» **Work item**
Could you repeat the entries below exactly, but only from the line with "module mux3_1(input logic" through the line with "20,1,$1+$1,$6,$7,$8,$9,0*", and without any picture?

» **Data shown**
'''

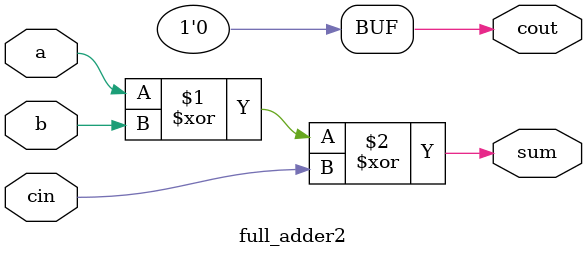
<source format=v>
module full_adder2(a,b,cin,sum,cout);
input a,b,cin;
output sum,cout;
assign sum = a^b^cin;
assign cout = 1'b0; 
// initial begin
//     $display("The incorrect adder with or1 having out/0");
// end   
endmodule
</source>
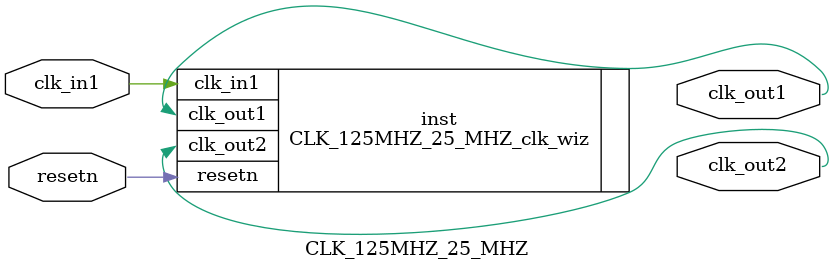
<source format=v>


`timescale 1ps/1ps

(* CORE_GENERATION_INFO = "CLK_125MHZ_25_MHZ,clk_wiz_v6_0_12_0_0,{component_name=CLK_125MHZ_25_MHZ,use_phase_alignment=true,use_min_o_jitter=false,use_max_i_jitter=false,use_dyn_phase_shift=false,use_inclk_switchover=false,use_dyn_reconfig=false,enable_axi=0,feedback_source=FDBK_AUTO,PRIMITIVE=MMCM,num_out_clk=2,clkin1_period=10.000,clkin2_period=10.000,use_power_down=false,use_reset=true,use_locked=false,use_inclk_stopped=false,feedback_type=SINGLE,CLOCK_MGR_TYPE=NA,manual_override=false}" *)

module CLK_125MHZ_25_MHZ 
 (
  // Clock out ports
  output        clk_out1,
  output        clk_out2,
  // Status and control signals
  input         resetn,
 // Clock in ports
  input         clk_in1
 );

  CLK_125MHZ_25_MHZ_clk_wiz inst
  (
  // Clock out ports  
  .clk_out1(clk_out1),
  .clk_out2(clk_out2),
  // Status and control signals               
  .resetn(resetn), 
 // Clock in ports
  .clk_in1(clk_in1)
  );

endmodule

</source>
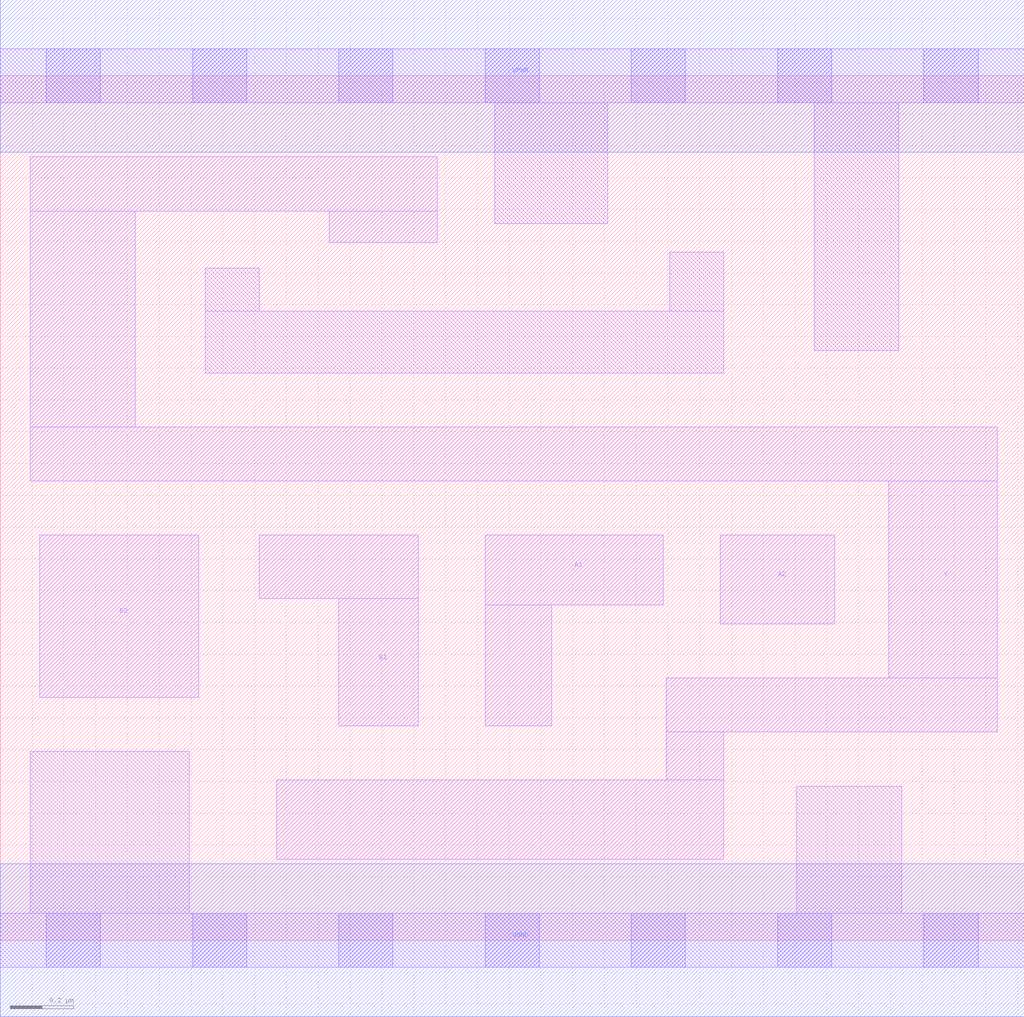
<source format=lef>
# Copyright 2020 The SkyWater PDK Authors
#
# Licensed under the Apache License, Version 2.0 (the "License");
# you may not use this file except in compliance with the License.
# You may obtain a copy of the License at
#
#     https://www.apache.org/licenses/LICENSE-2.0
#
# Unless required by applicable law or agreed to in writing, software
# distributed under the License is distributed on an "AS IS" BASIS,
# WITHOUT WARRANTIES OR CONDITIONS OF ANY KIND, either express or implied.
# See the License for the specific language governing permissions and
# limitations under the License.
#
# SPDX-License-Identifier: Apache-2.0

VERSION 5.7 ;
BUSBITCHARS "[]" ;
DIVIDERCHAR "/" ;
PROPERTYDEFINITIONS
  MACRO maskLayoutSubType STRING ;
  MACRO prCellType STRING ;
  MACRO originalViewName STRING ;
END PROPERTYDEFINITIONS
MACRO sky130_fd_sc_hdll__a22oi_1
  ORIGIN  0.000000  0.000000 ;
  CLASS CORE ;
  SYMMETRY X Y R90 ;
  SIZE  3.220000 BY  2.720000 ;
  SITE unithd ;
  PIN A1
    ANTENNAGATEAREA  0.277500 ;
    DIRECTION INPUT ;
    USE SIGNAL ;
    PORT
      LAYER li1 ;
        RECT 1.525000 0.675000 1.735000 1.055000 ;
        RECT 1.525000 1.055000 2.085000 1.275000 ;
    END
  END A1
  PIN A2
    ANTENNAGATEAREA  0.277500 ;
    DIRECTION INPUT ;
    USE SIGNAL ;
    PORT
      LAYER li1 ;
        RECT 2.265000 0.995000 2.625000 1.275000 ;
    END
  END A2
  PIN B1
    ANTENNAGATEAREA  0.277500 ;
    DIRECTION INPUT ;
    USE SIGNAL ;
    PORT
      LAYER li1 ;
        RECT 0.815000 1.075000 1.315000 1.275000 ;
        RECT 1.065000 0.675000 1.315000 1.075000 ;
    END
  END B1
  PIN B2
    ANTENNAGATEAREA  0.277500 ;
    DIRECTION INPUT ;
    USE SIGNAL ;
    PORT
      LAYER li1 ;
        RECT 0.125000 0.765000 0.625000 1.275000 ;
    END
  END B2
  PIN Y
    ANTENNADIFFAREA  0.917000 ;
    DIRECTION OUTPUT ;
    USE SIGNAL ;
    PORT
      LAYER li1 ;
        RECT 0.095000 1.445000 3.135000 1.615000 ;
        RECT 0.095000 1.615000 0.425000 2.295000 ;
        RECT 0.095000 2.295000 1.375000 2.465000 ;
        RECT 0.870000 0.255000 2.275000 0.505000 ;
        RECT 1.035000 2.195000 1.375000 2.295000 ;
        RECT 2.095000 0.505000 2.275000 0.655000 ;
        RECT 2.095000 0.655000 3.135000 0.825000 ;
        RECT 2.795000 0.825000 3.135000 1.445000 ;
    END
  END Y
  PIN VGND
    DIRECTION INOUT ;
    USE GROUND ;
    PORT
      LAYER met1 ;
        RECT 0.000000 -0.240000 3.220000 0.240000 ;
    END
  END VGND
  PIN VPWR
    DIRECTION INOUT ;
    USE POWER ;
    PORT
      LAYER met1 ;
        RECT 0.000000 2.480000 3.220000 2.960000 ;
    END
  END VPWR
  OBS
    LAYER li1 ;
      RECT 0.000000 -0.085000 3.220000 0.085000 ;
      RECT 0.000000  2.635000 3.220000 2.805000 ;
      RECT 0.095000  0.085000 0.595000 0.595000 ;
      RECT 0.645000  1.785000 2.275000 1.980000 ;
      RECT 0.645000  1.980000 0.815000 2.115000 ;
      RECT 1.555000  2.255000 1.910000 2.635000 ;
      RECT 2.105000  1.980000 2.275000 2.165000 ;
      RECT 2.505000  0.085000 2.835000 0.485000 ;
      RECT 2.560000  1.855000 2.825000 2.635000 ;
    LAYER mcon ;
      RECT 0.145000 -0.085000 0.315000 0.085000 ;
      RECT 0.145000  2.635000 0.315000 2.805000 ;
      RECT 0.605000 -0.085000 0.775000 0.085000 ;
      RECT 0.605000  2.635000 0.775000 2.805000 ;
      RECT 1.065000 -0.085000 1.235000 0.085000 ;
      RECT 1.065000  2.635000 1.235000 2.805000 ;
      RECT 1.525000 -0.085000 1.695000 0.085000 ;
      RECT 1.525000  2.635000 1.695000 2.805000 ;
      RECT 1.985000 -0.085000 2.155000 0.085000 ;
      RECT 1.985000  2.635000 2.155000 2.805000 ;
      RECT 2.445000 -0.085000 2.615000 0.085000 ;
      RECT 2.445000  2.635000 2.615000 2.805000 ;
      RECT 2.905000 -0.085000 3.075000 0.085000 ;
      RECT 2.905000  2.635000 3.075000 2.805000 ;
  END
  PROPERTY maskLayoutSubType "abstract" ;
  PROPERTY prCellType "standard" ;
  PROPERTY originalViewName "layout" ;
END sky130_fd_sc_hdll__a22oi_1
END LIBRARY

</source>
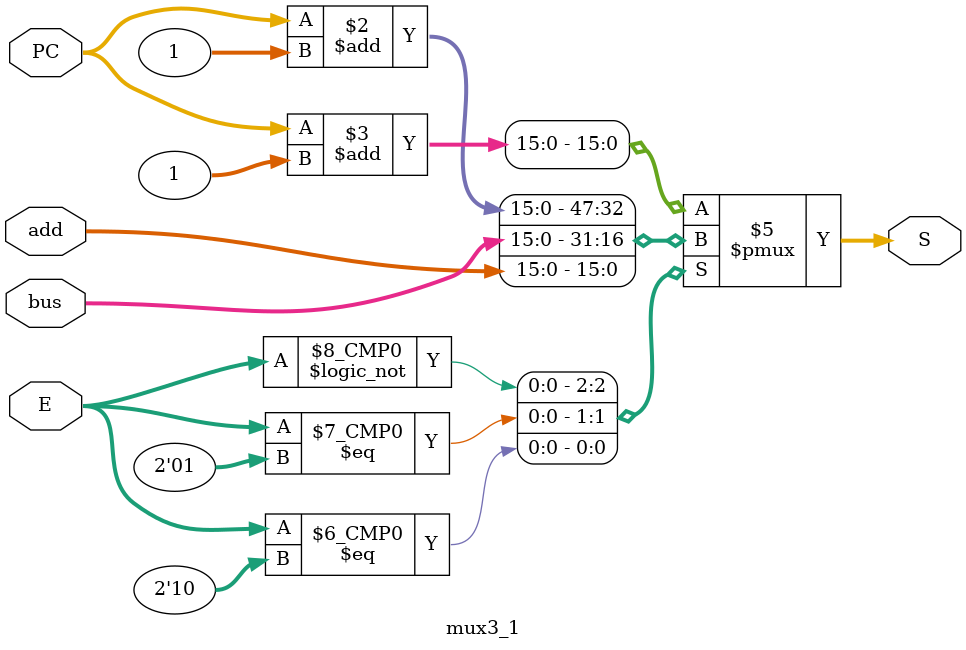
<source format=sv>
module mux3_1(input logic [15:0] PC,
	   input logic [15:0] bus,
		input logic [15:0] add,
	   input logic [1:0] E,
	   output logic [15:0] S 
	   );
	always @ (E)	
	
	begin
   case(E)
   2'b00: S = PC + 1;
	2'b01: S = bus;
	2'b10: S = add;
	default : S = PC +1;
   endcase
	end
endmodule
</source>
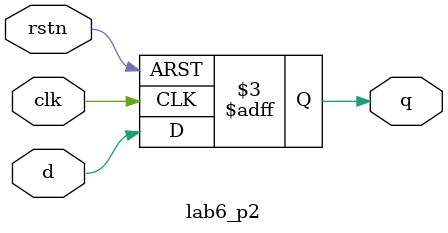
<source format=v>
`timescale 1ns / 1ps


//module lab6_p2 (
//    input d,
//    input rstn,
//    input clk,
//    output reg q
//);

//always @ (posedge clk)
//    if(!rstn)
//        q <= 0;
//    else
//        q <= d;

//endmodule

module lab6_p2 (
    input d,
    input rstn,
    input clk,
    output reg q
);

always @ (posedge clk or negedge rstn)
    if(!rstn)
        q <= 0;
    else
        q <= d;

endmodule

</source>
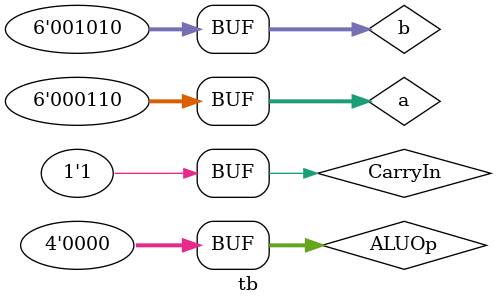
<source format=v>
module tb
(

);
    reg [5:0] a;
    reg [5:0] b;
    reg CarryIn;
    reg [3:0] ALUOp;
    wire [5:0] Result;
    wire CarryOut6;
    
    top t
    (
      .a(a),
      .b(b),
      .CarryIn(CarryIn),
      .ALUOp(ALUOp),
      .Result(Result),
      .CarryOut6(CarryOut6)
    );
	

	initial
	begin
    a = 6'b000110;
    b = 6'b001010;
    CarryIn = 1'b1;
    ALUOp = 4'b0000;
  end


endmodule
</source>
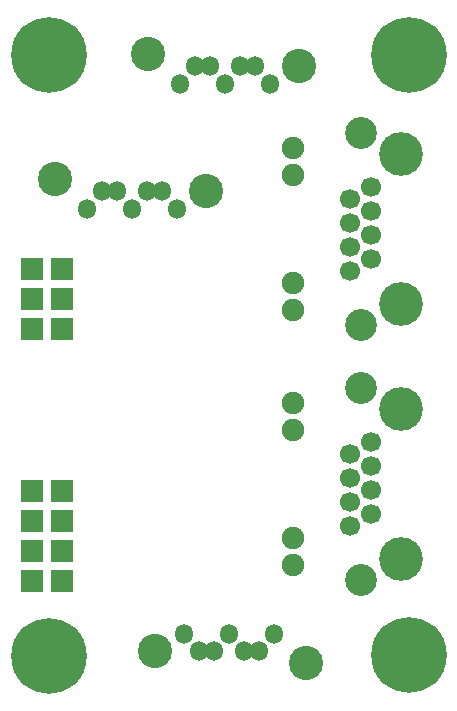
<source format=gbr>
%TF.GenerationSoftware,KiCad,Pcbnew,6.0.4-6f826c9f35~116~ubuntu20.04.1*%
%TF.CreationDate,2022-05-25T09:41:19+00:00*%
%TF.ProjectId,RFIQINT02B,52464951-494e-4543-9032-422e6b696361,REV*%
%TF.SameCoordinates,Original*%
%TF.FileFunction,Soldermask,Top*%
%TF.FilePolarity,Negative*%
%FSLAX46Y46*%
G04 Gerber Fmt 4.6, Leading zero omitted, Abs format (unit mm)*
G04 Created by KiCad (PCBNEW 6.0.4-6f826c9f35~116~ubuntu20.04.1) date 2022-05-25 09:41:19*
%MOMM*%
%LPD*%
G01*
G04 APERTURE LIST*
G04 Aperture macros list*
%AMRoundRect*
0 Rectangle with rounded corners*
0 $1 Rounding radius*
0 $2 $3 $4 $5 $6 $7 $8 $9 X,Y pos of 4 corners*
0 Add a 4 corners polygon primitive as box body*
4,1,4,$2,$3,$4,$5,$6,$7,$8,$9,$2,$3,0*
0 Add four circle primitives for the rounded corners*
1,1,$1+$1,$2,$3*
1,1,$1+$1,$4,$5*
1,1,$1+$1,$6,$7*
1,1,$1+$1,$8,$9*
0 Add four rect primitives between the rounded corners*
20,1,$1+$1,$2,$3,$4,$5,0*
20,1,$1+$1,$4,$5,$6,$7,0*
20,1,$1+$1,$6,$7,$8,$9,0*
20,1,$1+$1,$8,$9,$2,$3,0*%
G04 Aperture macros list end*
%ADD10RoundRect,0.200000X-0.762000X-0.762000X0.762000X-0.762000X0.762000X0.762000X-0.762000X0.762000X0*%
%ADD11O,1.500000X1.700000*%
%ADD12C,2.900000*%
%ADD13C,3.700000*%
%ADD14C,1.700000*%
%ADD15C,1.900000*%
%ADD16C,2.700000*%
%ADD17C,6.400000*%
G04 APERTURE END LIST*
D10*
%TO.C,J6*%
X3683000Y37739320D03*
X6223000Y37739320D03*
X3683000Y35199320D03*
X6223000Y35199320D03*
X3683000Y32659320D03*
X6223000Y32659320D03*
%TD*%
D11*
%TO.C,J4*%
X23825200Y53465600D03*
X22555200Y54965600D03*
X21285200Y54965600D03*
X20015200Y53465600D03*
X18745200Y54965600D03*
X17475200Y54965600D03*
X16205200Y53465600D03*
D12*
X13455200Y55965600D03*
X26285200Y54965600D03*
%TD*%
D13*
%TO.C,J5*%
X34925000Y47518320D03*
X34925000Y34818320D03*
D14*
X32385000Y44718320D03*
X30605000Y43698320D03*
X32385000Y42688320D03*
X30605000Y41668320D03*
X32385000Y40658320D03*
X30605000Y39638320D03*
X32385000Y38628320D03*
X30605000Y37608320D03*
D15*
X25785000Y48028320D03*
X25785000Y45738320D03*
X25785000Y36598320D03*
X25785000Y34308320D03*
D16*
X31495000Y33038320D03*
X31495000Y49298320D03*
%TD*%
D17*
%TO.C,M3*%
X35560000Y55880000D03*
%TD*%
D13*
%TO.C,J2*%
X34925000Y25928320D03*
X34925000Y13228320D03*
D14*
X32385000Y23128320D03*
X30605000Y22108320D03*
X32385000Y21098320D03*
X30605000Y20078320D03*
X32385000Y19068320D03*
X30605000Y18048320D03*
X32385000Y17038320D03*
X30605000Y16018320D03*
D15*
X25785000Y26438320D03*
X25785000Y24148320D03*
X25785000Y15008320D03*
X25785000Y12718320D03*
D16*
X31495000Y11448320D03*
X31495000Y27708320D03*
%TD*%
D11*
%TO.C,J3*%
X15955000Y42843320D03*
X14685000Y44343320D03*
X13415000Y44343320D03*
X12145000Y42843320D03*
X10875000Y44343320D03*
X9605000Y44343320D03*
X8335000Y42843320D03*
D12*
X5585000Y45343320D03*
X18415000Y44343320D03*
%TD*%
D17*
%TO.C,M1*%
X35560000Y5080000D03*
%TD*%
D11*
%TO.C,J1*%
X16510000Y6878320D03*
X17780000Y5378320D03*
X19050000Y5378320D03*
X20320000Y6878320D03*
X21590000Y5378320D03*
X22860000Y5378320D03*
X24130000Y6878320D03*
D12*
X26880000Y4378320D03*
X14050000Y5378320D03*
%TD*%
D10*
%TO.C,J7*%
X3683000Y18943320D03*
X6223000Y18943320D03*
X3683000Y16403320D03*
X6223000Y16403320D03*
X3683000Y13863320D03*
X6223000Y13863320D03*
X3683000Y11323320D03*
X6223000Y11323320D03*
%TD*%
D17*
%TO.C,M2*%
X5080000Y4973320D03*
%TD*%
%TO.C,M4*%
X5080000Y55880000D03*
%TD*%
M02*

</source>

'''

» **Task response**
module mux3_1(input logic [15:0] PC,
	   input logic [15:0] bus,
		input logic [15:0] add,
	   input logic [1:0] E,
	   output logic [15:0] S 
	   );
	always @ (E)	
	
	begin
   case(E)
   2'b00: S = PC + 1;
	2'b01: S = bus;
	2'b10: S = add;
	default : S = PC +1;
   endcase
	end
endmodule
</source>
<source format=v>
`timescale 1ns / 1ps


//module lab6_p2 (
//    input d,
//    input rstn,
//    input clk,
//    output reg q
//);

//always @ (posedge clk)
//    if(!rstn)
//        q <= 0;
//    else
//        q <= d;

//endmodule

module lab6_p2 (
    input d,
    input rstn,
    input clk,
    output reg q
);

always @ (posedge clk or negedge rstn)
    if(!rstn)
        q <= 0;
    else
        q <= d;

endmodule

</source>
<source format=v>
module tb
(

);
    reg [5:0] a;
    reg [5:0] b;
    reg CarryIn;
    reg [3:0] ALUOp;
    wire [5:0] Result;
    wire CarryOut6;
    
    top t
    (
      .a(a),
      .b(b),
      .CarryIn(CarryIn),
      .ALUOp(ALUOp),
      .Result(Result),
      .CarryOut6(CarryOut6)
    );
	

	initial
	begin
    a = 6'b000110;
    b = 6'b001010;
    CarryIn = 1'b1;
    ALUOp = 4'b0000;
  end


endmodule
</source>
<source format=gbr>
%TF.GenerationSoftware,KiCad,Pcbnew,6.0.4-6f826c9f35~116~ubuntu20.04.1*%
%TF.CreationDate,2022-05-25T09:41:19+00:00*%
%TF.ProjectId,RFIQINT02B,52464951-494e-4543-9032-422e6b696361,REV*%
%TF.SameCoordinates,Original*%
%TF.FileFunction,Soldermask,Top*%
%TF.FilePolarity,Negative*%
%FSLAX46Y46*%
G04 Gerber Fmt 4.6, Leading zero omitted, Abs format (unit mm)*
G04 Created by KiCad (PCBNEW 6.0.4-6f826c9f35~116~ubuntu20.04.1) date 2022-05-25 09:41:19*
%MOMM*%
%LPD*%
G01*
G04 APERTURE LIST*
G04 Aperture macros list*
%AMRoundRect*
0 Rectangle with rounded corners*
0 $1 Rounding radius*
0 $2 $3 $4 $5 $6 $7 $8 $9 X,Y pos of 4 corners*
0 Add a 4 corners polygon primitive as box body*
4,1,4,$2,$3,$4,$5,$6,$7,$8,$9,$2,$3,0*
0 Add four circle primitives for the rounded corners*
1,1,$1+$1,$2,$3*
1,1,$1+$1,$4,$5*
1,1,$1+$1,$6,$7*
1,1,$1+$1,$8,$9*
0 Add four rect primitives between the rounded corners*
20,1,$1+$1,$2,$3,$4,$5,0*
20,1,$1+$1,$4,$5,$6,$7,0*
20,1,$1+$1,$6,$7,$8,$9,0*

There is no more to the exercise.